TASK DESCRIPTION: Copy out all of the entries below word for word, leaving out the pictures.

SOURCE DATA:
--- START ---
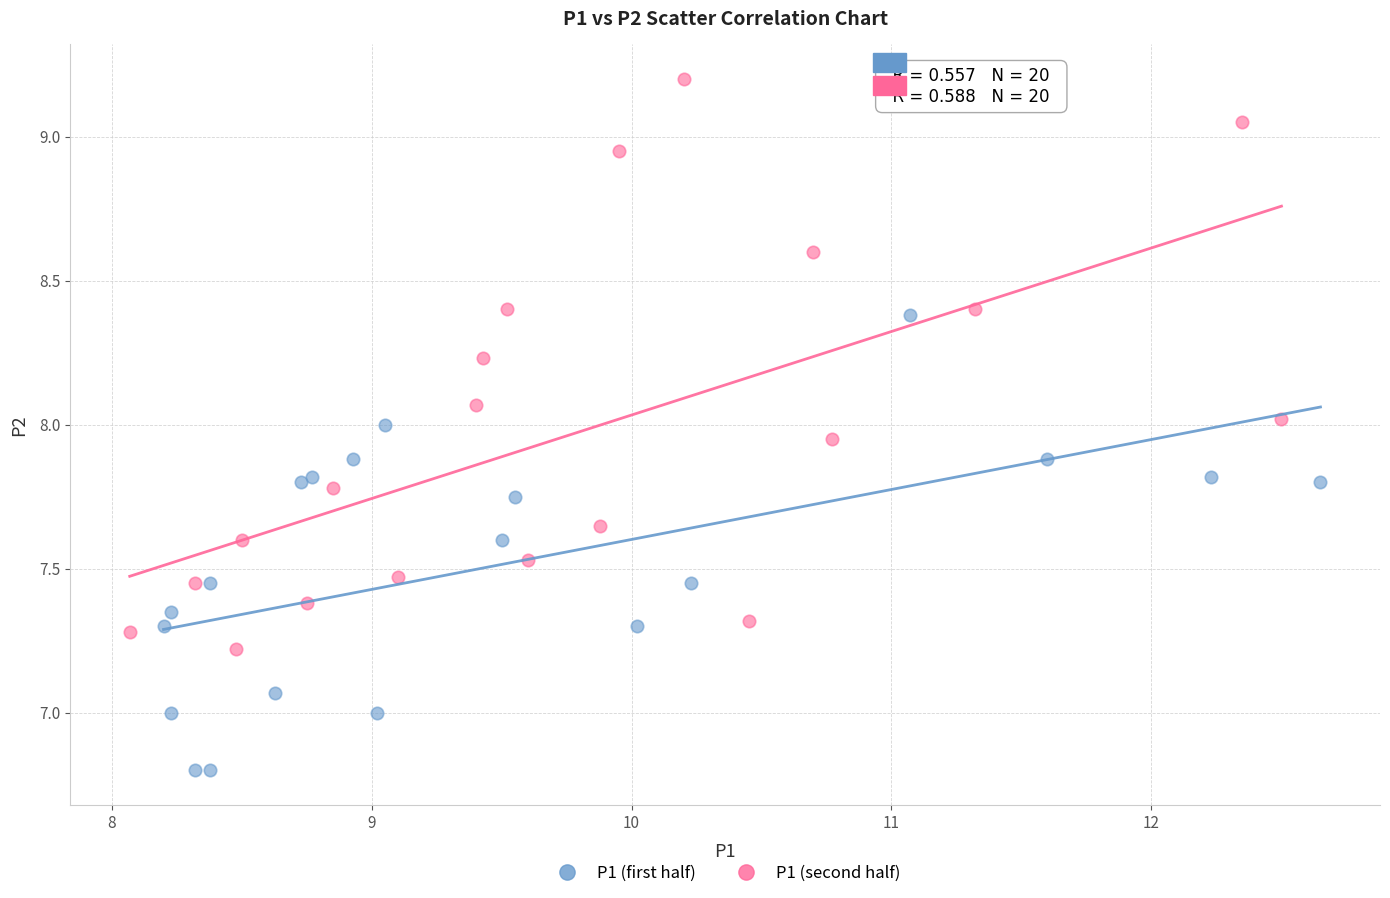

Which series reaches the minimum Y coordinate?

P1 (first half)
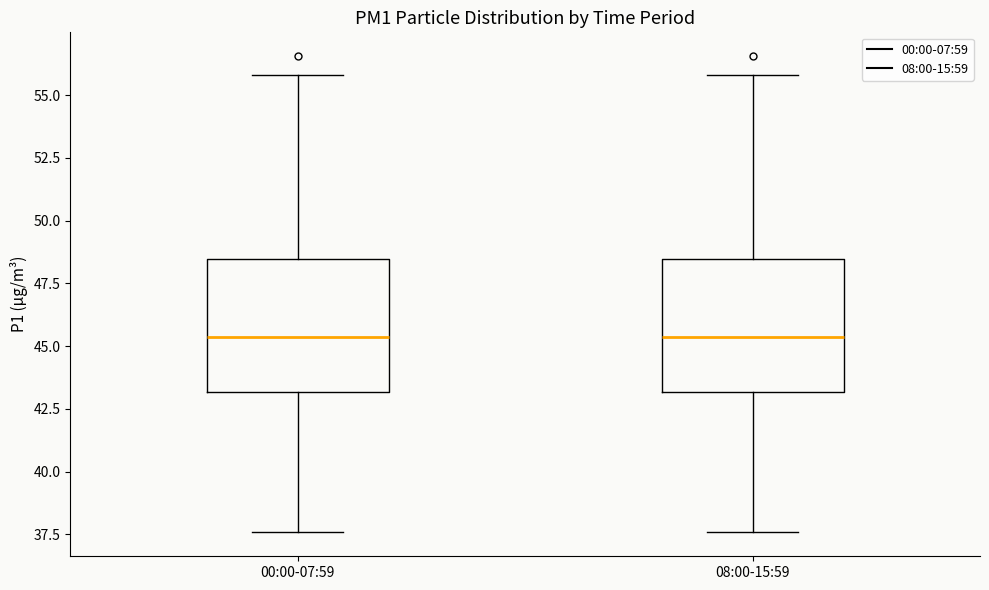

Reading left to right, transcribe this box plot: for each box, give where its median line is, the range the box spans, and where its two whiskers end, as read against the y-axis. The values are not printed on the chart, so give them approximately, as read against the axis.

00:00-07:59: median 45.5, box 43.0 to 48.5, whiskers 37.5 to 56.0
08:00-15:59: median 45.5, box 43.0 to 48.5, whiskers 37.5 to 56.0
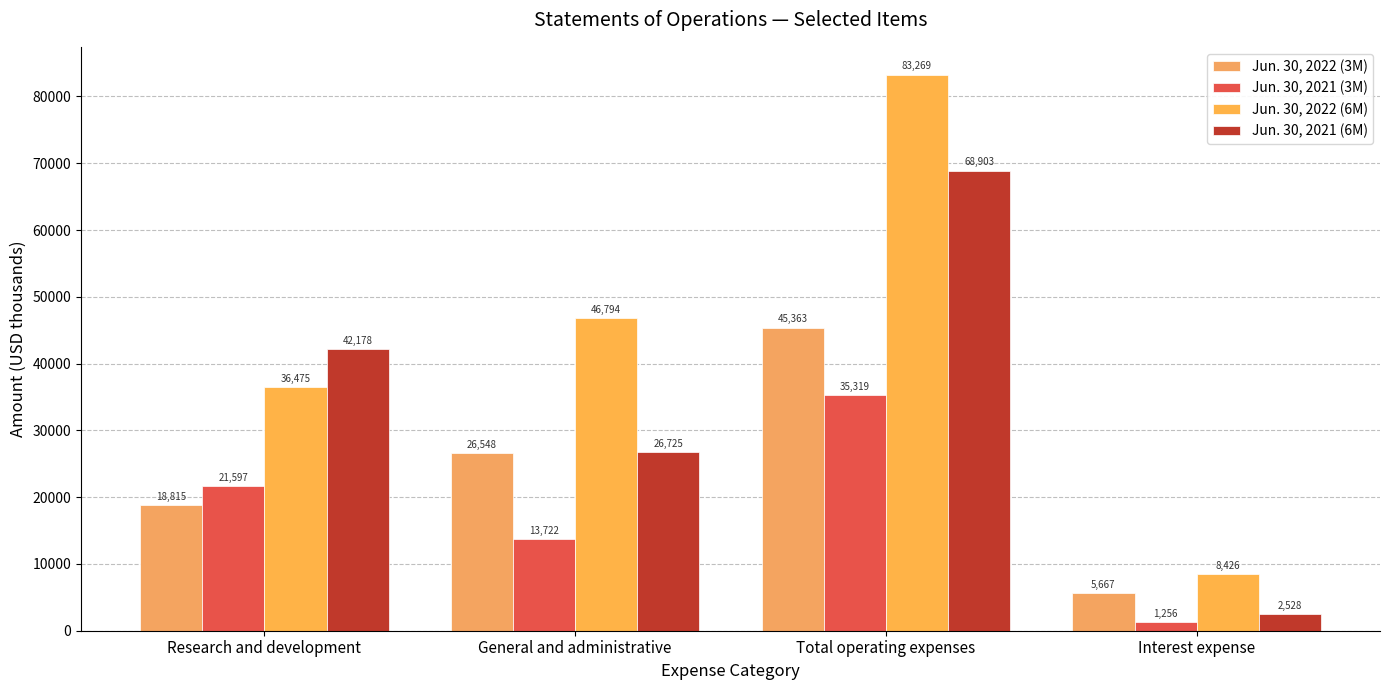

What is the value of the Jun. 30, 2022 (6M) bar at the 3rd from the left?

83269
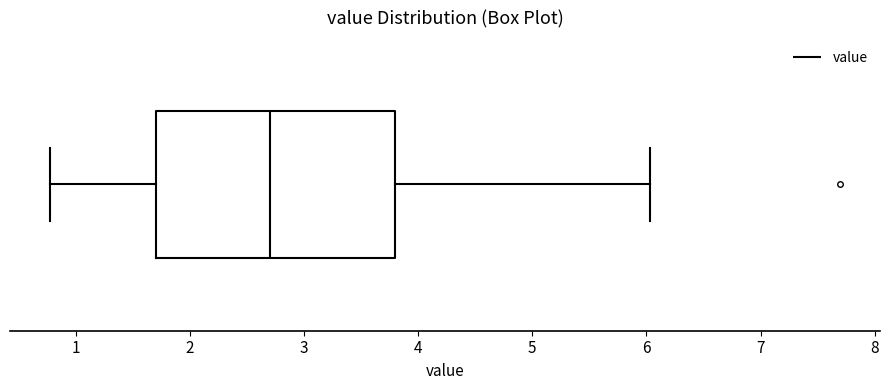

Transcribe this box plot: give where the median line is, the range the box spans, and where the two whiskers end, as read against the x-axis. The values are not printed on the chart, so give them approximately, as read against the axis.

median 2.7, box 1.7 to 3.8, whiskers 0.8 to 6.0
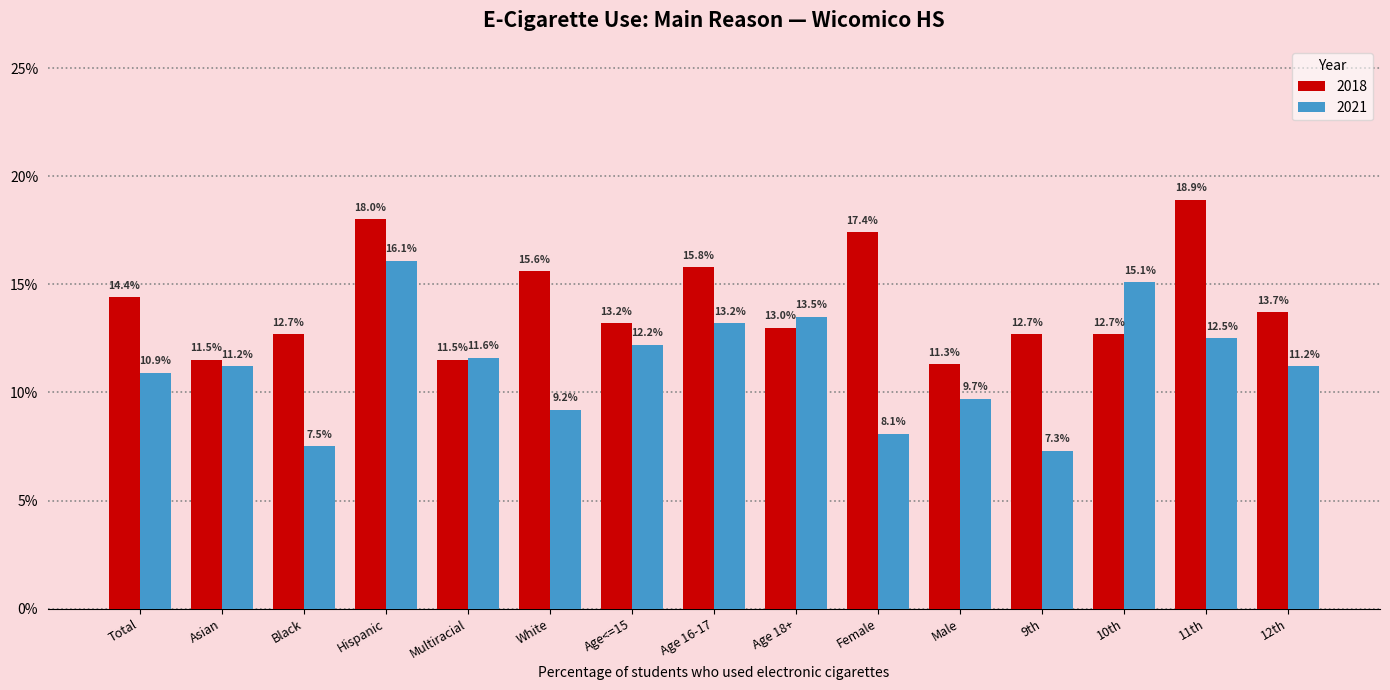

Does the chart contain any negative values?

No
--- END ---
ANSWER TO THIS PROBLEM:
Which series reaches the minimum Y coordinate?

P1 (first half)

Reading left to right, transcribe this box plot: for each box, give where its median line is, the range the box spans, and where its two whiskers end, as read against the y-axis. The values are not printed on the chart, so give them approximately, as read against the axis.

00:00-07:59: median 45.5, box 43.0 to 48.5, whiskers 37.5 to 56.0
08:00-15:59: median 45.5, box 43.0 to 48.5, whiskers 37.5 to 56.0

What is the value of the Jun. 30, 2022 (6M) bar at the 3rd from the left?

83269

Transcribe this box plot: give where the median line is, the range the box spans, and where the two whiskers end, as read against the x-axis. The values are not printed on the chart, so give them approximately, as read against the axis.

median 2.7, box 1.7 to 3.8, whiskers 0.8 to 6.0

Does the chart contain any negative values?

No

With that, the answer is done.